8 Mart’ta kadınların gündemi ayrımcılık, şiddet, taciz, tecavüz, işsizlik, yolsuzluk, savaş, göç, sömürü ve yerel seçimler olacaktır. Kadın hareketi politik harekettir. Ve yaşama dair her konu doğal olarak kadın hareketinin de gündemidir, gündemi olmak durumundadır. Erkek egemenliğinin yaptığı ilk iş, kadını yönetimden uzaklaştırmak, toplumsal öncülüğünü elinden almak olmuştur. O nedenle kadınların siyasete, yerel demokrasiye katılımıyla sistemin değiştirilmesindeki rolü belirleyicidir. Kürt siyasi hareketi kadınların siyasete katılımını stratejik bir konu olarak ele alıyor. Eşit temsil, kadınların özgün-özerk örgütlenmesi ve eşbaşkanlık sistemi ile Türkiye siyasetini de etkiliyor. Sadece siyasi partide değil Kürtler örgütlü oldukları tüm kurumlarda, eşbaşkanlık sistemini hayata geçirmiştir. Erkeğin alanı olarak görülen temsil makamlarının, başkanlıkların, kadın özgürlüğü ve kadın-erkek eşitliği perspektifiyle yeniden ele alınması toplumsal değişim-dönüşüm açısından devrimsel bir gelişmedir. Bu devrimsel gelişme, erkek egemen siyasetin temsilcilerini, cinsiyetçi, dinci, mülkiyetçi faşist iktidar ve ortaklarını korkuttuğu için eşbaşkanlık sistemini hedef almış, kayyım atamalarının gerekçesi yapmıştır. Eşbaşkanlık sistemi aynı zamanda kadınların kamusal alandaki görünürlüğü, toplumsal ilişkilerdeki konumunu da etkilemektedir.

DEM geldi, devran dönüyor

31 Mart yerel seçimlerine baktığımızda belediye başkan adayları, meclis üyeliklerine aday olanların bir iki parti dışında neredeyse hepsi erkek. DEM Parti dışında hiçbir partinin programında yerel yönetim programında kadın, kadın politikaları yok. DEM Parti ise, yerel demokrasiyi, halkın, kadınların kendi kendilerini yöneteceği özgürlükçü bir yerel yönetim modeli vadediyor. Bu model, demokratik, ekolojik kadın özgürlükçü bir yaşamın inşası için belediyenin olanaklarını, halka ulaşma ve hizmet olanaklarını halkla birlikte, halkın ihtiyaçları doğrultusunda, en yoksulları, en alttakilerini önceleyerek karşılama, demokratik bir yönetimi halkla birlikte yapma iddiasındadır. O nedenle sistem  karşıtı herkesin, özellikle kadınların DEM Parti’yi desteklemesi, kadınların kurtuluşu ve özgürlüğe giden yolu kısaltacaktır. Bu vesileyle Halkların Eşitlik ve Demokrasi Partisi, DEM Parti belediye eşbaşkan adayları, belediye meclis adaylarına başarılar diliyorum. “DEM GELİR DEVRAN DÖNER” bir slogandan çok bir gerçeği ifade etmektedir. Türkiye’deki mevcut gidişata dur demek isteyenler, barış, özgürlük, eşitlik isteyenler alternatifsiz değil. Şimdi DEM zamanı. DEM DEMA AZADÎ…

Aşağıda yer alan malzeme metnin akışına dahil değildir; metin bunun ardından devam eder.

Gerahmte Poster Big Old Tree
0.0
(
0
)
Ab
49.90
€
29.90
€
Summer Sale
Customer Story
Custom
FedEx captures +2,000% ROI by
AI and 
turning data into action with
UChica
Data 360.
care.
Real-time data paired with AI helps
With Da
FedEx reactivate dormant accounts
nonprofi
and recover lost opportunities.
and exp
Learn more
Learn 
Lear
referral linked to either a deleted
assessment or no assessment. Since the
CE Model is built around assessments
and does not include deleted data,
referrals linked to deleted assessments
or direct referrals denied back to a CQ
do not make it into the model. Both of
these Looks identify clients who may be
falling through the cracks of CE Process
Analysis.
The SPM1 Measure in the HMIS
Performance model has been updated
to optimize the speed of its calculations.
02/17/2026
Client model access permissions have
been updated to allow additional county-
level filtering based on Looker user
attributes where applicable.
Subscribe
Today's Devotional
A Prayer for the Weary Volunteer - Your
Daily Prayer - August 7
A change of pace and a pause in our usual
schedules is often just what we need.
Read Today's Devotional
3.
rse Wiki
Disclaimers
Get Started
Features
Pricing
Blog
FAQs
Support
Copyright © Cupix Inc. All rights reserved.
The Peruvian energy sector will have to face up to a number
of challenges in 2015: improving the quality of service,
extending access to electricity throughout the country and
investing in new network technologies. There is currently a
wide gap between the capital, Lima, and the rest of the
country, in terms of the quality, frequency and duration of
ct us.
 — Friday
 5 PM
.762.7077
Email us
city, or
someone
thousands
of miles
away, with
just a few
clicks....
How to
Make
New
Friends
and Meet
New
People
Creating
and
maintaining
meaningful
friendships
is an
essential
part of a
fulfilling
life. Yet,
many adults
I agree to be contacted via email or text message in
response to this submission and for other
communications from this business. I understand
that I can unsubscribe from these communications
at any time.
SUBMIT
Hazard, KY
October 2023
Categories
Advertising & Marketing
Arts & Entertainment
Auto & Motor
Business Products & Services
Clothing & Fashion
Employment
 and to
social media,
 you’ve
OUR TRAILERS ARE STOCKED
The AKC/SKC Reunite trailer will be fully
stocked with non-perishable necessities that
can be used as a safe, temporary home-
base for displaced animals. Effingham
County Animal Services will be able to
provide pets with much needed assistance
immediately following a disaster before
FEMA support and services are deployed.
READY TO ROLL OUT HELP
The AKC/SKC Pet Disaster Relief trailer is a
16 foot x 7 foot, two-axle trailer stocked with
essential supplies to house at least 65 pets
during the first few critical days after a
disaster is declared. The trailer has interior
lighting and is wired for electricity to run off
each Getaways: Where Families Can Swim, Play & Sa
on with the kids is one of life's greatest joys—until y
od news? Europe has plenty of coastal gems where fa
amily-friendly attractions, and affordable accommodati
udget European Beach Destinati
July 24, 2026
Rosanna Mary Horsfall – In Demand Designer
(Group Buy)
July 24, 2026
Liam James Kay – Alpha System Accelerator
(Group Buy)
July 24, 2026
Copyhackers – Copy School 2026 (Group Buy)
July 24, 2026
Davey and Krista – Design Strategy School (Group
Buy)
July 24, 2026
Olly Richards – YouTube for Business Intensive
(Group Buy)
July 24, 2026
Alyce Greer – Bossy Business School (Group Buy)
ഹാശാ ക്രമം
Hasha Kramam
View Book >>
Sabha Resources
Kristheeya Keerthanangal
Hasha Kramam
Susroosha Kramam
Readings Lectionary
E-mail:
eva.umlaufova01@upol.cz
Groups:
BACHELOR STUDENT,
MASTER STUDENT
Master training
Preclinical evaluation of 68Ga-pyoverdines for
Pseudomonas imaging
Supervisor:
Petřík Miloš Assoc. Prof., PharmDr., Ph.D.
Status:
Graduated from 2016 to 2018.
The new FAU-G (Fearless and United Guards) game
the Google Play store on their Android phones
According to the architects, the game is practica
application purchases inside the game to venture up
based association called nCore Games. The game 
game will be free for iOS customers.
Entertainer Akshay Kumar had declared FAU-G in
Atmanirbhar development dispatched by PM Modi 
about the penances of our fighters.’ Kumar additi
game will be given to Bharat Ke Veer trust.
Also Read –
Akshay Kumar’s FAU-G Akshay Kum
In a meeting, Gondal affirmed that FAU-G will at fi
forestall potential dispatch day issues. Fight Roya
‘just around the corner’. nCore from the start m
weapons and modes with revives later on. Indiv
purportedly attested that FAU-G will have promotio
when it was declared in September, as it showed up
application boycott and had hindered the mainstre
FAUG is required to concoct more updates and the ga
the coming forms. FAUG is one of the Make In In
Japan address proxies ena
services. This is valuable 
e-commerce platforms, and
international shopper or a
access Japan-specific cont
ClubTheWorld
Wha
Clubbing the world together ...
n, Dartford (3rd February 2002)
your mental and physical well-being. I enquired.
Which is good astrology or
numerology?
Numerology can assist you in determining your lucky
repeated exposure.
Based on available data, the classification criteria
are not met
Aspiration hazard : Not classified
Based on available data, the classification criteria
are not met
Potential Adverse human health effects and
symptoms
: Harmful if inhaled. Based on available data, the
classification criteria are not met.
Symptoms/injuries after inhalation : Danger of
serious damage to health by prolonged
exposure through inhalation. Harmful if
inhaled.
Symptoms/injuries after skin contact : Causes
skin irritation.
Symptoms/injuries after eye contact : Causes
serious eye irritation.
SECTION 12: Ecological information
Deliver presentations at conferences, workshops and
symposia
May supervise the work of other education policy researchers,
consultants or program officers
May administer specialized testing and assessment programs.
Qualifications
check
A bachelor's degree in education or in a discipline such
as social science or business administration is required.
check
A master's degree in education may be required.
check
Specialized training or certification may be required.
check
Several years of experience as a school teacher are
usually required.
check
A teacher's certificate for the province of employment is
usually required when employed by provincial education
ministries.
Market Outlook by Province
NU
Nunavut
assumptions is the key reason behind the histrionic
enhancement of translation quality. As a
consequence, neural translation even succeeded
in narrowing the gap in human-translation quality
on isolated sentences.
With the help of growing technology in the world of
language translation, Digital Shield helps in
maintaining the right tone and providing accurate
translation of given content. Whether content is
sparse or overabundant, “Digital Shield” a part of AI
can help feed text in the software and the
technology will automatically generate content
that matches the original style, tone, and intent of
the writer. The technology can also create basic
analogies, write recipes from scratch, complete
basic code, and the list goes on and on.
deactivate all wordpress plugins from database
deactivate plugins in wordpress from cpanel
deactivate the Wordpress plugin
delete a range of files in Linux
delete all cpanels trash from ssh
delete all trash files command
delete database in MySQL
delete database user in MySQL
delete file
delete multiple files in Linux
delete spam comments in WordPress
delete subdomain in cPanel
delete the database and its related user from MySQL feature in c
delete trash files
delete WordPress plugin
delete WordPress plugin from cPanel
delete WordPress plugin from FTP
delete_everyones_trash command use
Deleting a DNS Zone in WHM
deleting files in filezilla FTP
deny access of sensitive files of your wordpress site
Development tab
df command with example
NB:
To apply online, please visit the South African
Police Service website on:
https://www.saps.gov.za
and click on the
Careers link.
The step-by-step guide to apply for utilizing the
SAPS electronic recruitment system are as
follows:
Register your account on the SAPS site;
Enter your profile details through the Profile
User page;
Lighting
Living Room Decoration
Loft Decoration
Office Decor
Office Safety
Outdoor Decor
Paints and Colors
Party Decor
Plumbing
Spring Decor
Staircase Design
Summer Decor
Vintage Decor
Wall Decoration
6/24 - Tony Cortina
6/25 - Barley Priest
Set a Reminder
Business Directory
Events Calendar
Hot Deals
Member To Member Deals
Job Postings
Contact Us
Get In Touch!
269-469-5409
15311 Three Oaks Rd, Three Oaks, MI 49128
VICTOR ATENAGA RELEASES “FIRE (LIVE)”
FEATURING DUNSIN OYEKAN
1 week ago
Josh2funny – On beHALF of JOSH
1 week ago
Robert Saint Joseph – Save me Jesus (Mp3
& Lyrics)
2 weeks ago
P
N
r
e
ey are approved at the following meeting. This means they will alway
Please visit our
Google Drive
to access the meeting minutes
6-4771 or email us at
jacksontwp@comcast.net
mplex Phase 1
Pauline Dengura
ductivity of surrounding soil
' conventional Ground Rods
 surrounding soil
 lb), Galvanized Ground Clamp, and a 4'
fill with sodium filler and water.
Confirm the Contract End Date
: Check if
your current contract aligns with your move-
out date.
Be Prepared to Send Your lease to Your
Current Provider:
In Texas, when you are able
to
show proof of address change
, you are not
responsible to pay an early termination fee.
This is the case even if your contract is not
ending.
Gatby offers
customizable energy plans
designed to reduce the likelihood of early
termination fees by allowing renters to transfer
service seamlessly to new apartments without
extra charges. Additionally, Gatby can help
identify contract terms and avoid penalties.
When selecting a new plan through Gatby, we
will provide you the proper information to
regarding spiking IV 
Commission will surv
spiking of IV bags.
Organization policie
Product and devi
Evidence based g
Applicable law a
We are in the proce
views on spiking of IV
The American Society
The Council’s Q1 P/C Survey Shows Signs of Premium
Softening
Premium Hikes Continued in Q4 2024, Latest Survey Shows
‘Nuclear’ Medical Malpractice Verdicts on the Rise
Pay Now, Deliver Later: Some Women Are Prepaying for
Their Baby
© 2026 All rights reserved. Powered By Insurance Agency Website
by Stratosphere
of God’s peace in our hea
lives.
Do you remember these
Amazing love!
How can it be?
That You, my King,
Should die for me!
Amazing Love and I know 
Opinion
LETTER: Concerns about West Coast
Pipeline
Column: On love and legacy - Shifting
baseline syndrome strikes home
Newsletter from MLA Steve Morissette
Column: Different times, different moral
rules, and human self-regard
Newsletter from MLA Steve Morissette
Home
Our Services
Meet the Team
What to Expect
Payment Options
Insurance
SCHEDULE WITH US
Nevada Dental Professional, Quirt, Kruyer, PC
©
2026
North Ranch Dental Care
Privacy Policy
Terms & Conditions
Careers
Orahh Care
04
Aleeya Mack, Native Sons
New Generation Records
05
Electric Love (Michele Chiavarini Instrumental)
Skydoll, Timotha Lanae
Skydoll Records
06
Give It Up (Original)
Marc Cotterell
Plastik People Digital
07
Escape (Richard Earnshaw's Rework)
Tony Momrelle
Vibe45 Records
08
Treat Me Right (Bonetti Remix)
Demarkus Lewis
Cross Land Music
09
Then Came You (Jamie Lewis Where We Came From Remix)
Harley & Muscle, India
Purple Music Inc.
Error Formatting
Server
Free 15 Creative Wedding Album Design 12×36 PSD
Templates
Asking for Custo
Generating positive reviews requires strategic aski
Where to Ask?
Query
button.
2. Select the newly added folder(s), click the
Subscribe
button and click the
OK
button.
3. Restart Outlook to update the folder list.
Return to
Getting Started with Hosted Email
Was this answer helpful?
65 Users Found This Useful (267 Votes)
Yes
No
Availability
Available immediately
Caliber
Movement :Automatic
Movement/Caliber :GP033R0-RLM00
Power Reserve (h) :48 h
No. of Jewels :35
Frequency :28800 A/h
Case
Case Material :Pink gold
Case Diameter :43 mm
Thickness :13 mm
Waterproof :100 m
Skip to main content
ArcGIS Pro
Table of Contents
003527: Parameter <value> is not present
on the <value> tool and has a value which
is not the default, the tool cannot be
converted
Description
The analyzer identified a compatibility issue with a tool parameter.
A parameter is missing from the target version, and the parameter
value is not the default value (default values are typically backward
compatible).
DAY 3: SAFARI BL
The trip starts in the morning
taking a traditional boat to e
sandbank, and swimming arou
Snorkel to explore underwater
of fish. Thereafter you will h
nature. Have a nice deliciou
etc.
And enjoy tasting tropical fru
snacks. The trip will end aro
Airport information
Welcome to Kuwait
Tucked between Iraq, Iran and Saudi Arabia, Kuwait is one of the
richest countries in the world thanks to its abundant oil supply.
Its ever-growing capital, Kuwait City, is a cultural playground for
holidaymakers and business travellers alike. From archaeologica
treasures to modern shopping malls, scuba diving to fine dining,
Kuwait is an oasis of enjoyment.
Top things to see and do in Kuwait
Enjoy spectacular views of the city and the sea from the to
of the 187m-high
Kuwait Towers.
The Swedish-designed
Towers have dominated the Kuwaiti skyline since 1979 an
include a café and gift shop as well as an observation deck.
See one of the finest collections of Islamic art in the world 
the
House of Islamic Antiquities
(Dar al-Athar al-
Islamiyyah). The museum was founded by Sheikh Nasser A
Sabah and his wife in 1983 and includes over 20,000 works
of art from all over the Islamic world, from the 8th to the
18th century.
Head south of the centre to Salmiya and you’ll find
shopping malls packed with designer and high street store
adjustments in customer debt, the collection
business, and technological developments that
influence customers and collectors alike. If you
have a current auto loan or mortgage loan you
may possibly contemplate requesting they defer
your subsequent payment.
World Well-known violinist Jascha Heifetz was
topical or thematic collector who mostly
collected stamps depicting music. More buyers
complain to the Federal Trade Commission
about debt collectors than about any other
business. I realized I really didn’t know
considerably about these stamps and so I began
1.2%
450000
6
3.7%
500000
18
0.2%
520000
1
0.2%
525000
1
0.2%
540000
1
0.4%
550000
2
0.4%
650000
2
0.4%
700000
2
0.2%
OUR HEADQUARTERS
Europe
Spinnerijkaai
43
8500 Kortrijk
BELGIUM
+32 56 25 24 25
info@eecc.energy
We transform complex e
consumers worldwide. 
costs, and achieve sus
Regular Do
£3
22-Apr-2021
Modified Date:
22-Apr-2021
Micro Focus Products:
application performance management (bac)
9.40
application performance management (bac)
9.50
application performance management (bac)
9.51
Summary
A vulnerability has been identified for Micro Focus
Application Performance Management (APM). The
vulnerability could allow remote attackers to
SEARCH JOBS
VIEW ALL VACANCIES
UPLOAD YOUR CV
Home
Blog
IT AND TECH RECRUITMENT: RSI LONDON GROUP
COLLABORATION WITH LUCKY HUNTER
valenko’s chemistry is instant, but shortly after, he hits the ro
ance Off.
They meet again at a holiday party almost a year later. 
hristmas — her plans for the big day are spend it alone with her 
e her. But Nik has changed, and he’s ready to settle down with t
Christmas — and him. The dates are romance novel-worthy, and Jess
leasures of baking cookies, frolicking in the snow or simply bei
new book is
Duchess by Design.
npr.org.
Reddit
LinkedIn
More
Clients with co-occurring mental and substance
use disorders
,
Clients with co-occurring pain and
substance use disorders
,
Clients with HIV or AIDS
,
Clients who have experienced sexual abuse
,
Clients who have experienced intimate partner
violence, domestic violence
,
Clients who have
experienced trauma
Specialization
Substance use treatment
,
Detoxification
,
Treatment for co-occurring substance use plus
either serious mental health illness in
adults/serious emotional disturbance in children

Filistin’e ses verip Kürdistan’a susmak…

Kadınlar olarak diğer bir gündemimiz barış. Kadın hareketinin savaş karşıtlığı, barış mücadelesi stratejiktir. Ortadoğu’da İsrail-Filistin işgali nedeniyle onlarca yıldır yaşanan savaş 7 Ekim 2023 tarihi ile birlikte yeni bir aşamaya girmiştir. Yine Türkiye’nin Kürt düşmanı politikası, Irak Federe Kürdistan, Kuzey-Doğu Suriye topraklarını işgal etmesi Ortadoğu barışını engellemektedir. Kürt kadınları olarak yıllardır Kürt sorununun demokratik ve barışçıl çözümü; Kürt halkının dil, kimlik, kültür haklarının güvenceye alınması; Kürt halkının kendi kendini yönetmesi için mücadele ediyoruz. 21. yüzyılda Kürt halkının varlığının tanınmaması, hak ve özgürlüklerinin kriminalize edilmesi, varlığını koruma, özgürlüğünü sağlama mücadelesinin ‘terörist’ faaliyet olarak lanse edilip zor, zulüm, şiddet politikasının sürdürülmesi insanlığa karşı işlenen suçtur. Soykırımın bir biçimidir. İsrail’in Filistin işgaline hayır diyenler, Türkiye’nin Kürdistan’daki işgaline, İmralı işkence sistemine hayır demediği sürece barışın kapısı aralanmadığı gibi AKP-MHP-Ergenekon’un işlediği savaş suçlarına, soykırım uygulamalarına -farkında olmadan-, savaşın sürmesine onay vermiş olacaktır.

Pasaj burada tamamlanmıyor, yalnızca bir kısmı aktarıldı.